Annette Sy, DNP, RN, chief nursing officer, Keck Medical Center of USC, began her career at a small community hospital in rural Illinois, back when nurses wore white uniforms and glass IV bottles stood next to patient beds.
“I’ve seen a lot of changes,” Sy said. “I’ve enjoyed seeing the path nurses are on.”
Sy, who spent her childhood on a dairy farm in Iowa, knew she wanted to become a nurse in high school.
“I enjoy taking care of people and I enjoy science,” she said. “My mom was worried because I didn’t take home economics, I took chemistry instead. ‘How are you going to take care of a family?’ she said. I have been a nurse for more than 30 years. I have never regretted that decision.”
Sy’s grandfather battled emphysema, passing away a day after her high school graduation.
“Caring for him and watching him struggle had a big impact on me,” she said. “I decided I wanted to learn the science behind his disease and be in a profession where I could care for others.”
Today, Sy is responsible for all acute care nursing across Keck Medical Center.
What’s your leadership philosophy?
My philosophy is to take care of our staff so they can care for our patients. I’ve always had an open-door policy. But you can’t lead by staying in your office. I want each of our 1,300 nurses to know who I am and be comfortable approaching me. I make sure I’m on the units often enough so they know who I am. I want our nurses to share their ideas and concerns with me. I want them to know that I am here to advocate for them.
What book is on your nightstand?
Patients Come Second by Britt Berrett and Paul Spiegelman. It’s a great look at how we need to take care of our employees so that they can care for our patients. I need to understand what our nurses need so they can provide exceptional care for our patients.

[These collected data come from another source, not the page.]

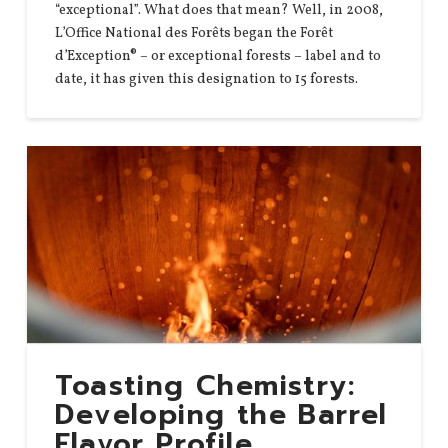
“exceptional”. What does that mean? Well, in 2008,
L’Office National des Forêts began the Forêt
d’Exception® – or exceptional forests – label and to
date, it has given this designation to 15 forests.
Toasting Chemistry:
Developing the Barrel
Flavor Profile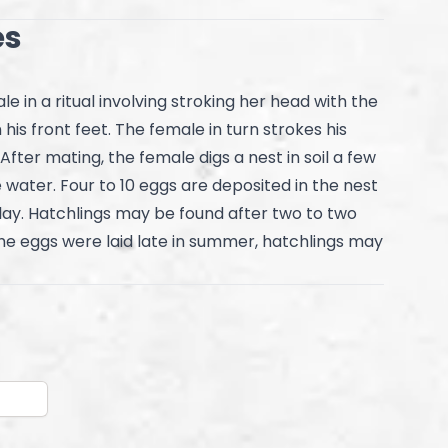
es
e in a ritual involving stroking her head with the
his front feet. The female in turn strokes his
 After mating, the female digs a nest in soil a few
 water. Four to 10 eggs are deposited in the nest
day. Hatchlings may be found after two to two
he eggs were laid late in summer, hatchlings may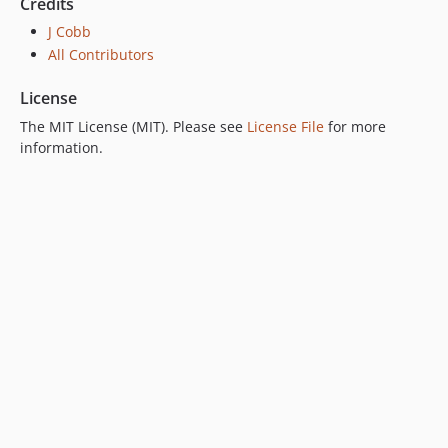
Credits
J Cobb
All Contributors
License
The MIT License (MIT). Please see
License File
for more
information.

What’s your favorite hobby?
Hiking and camping. My son, Jonathan, is an Eagle Scout and I’ve volunteered with the Boy Scouts of America for many years. We’ve enjoyed our time with the scouts. We’ve taken trips hiking in Joshua Tree and river rafting in Yosemite.
What personal attributes do you believe have led to your professional success?
Hard work and dedication. Caring for people and treating coworkers like you want to be treated. Above all, treating people with respect.
What’s the toughest part of your job?
What keeps me awake at night and the toughest part of my job is making sure we have enough experienced nurses to care for our very ill patients. Because of the high acuity of our patients, we need the best of the very best nursing team members at their bedside. My job is creating the right environment so that our nursing vision “to transform the art and science of nursing” can be followed.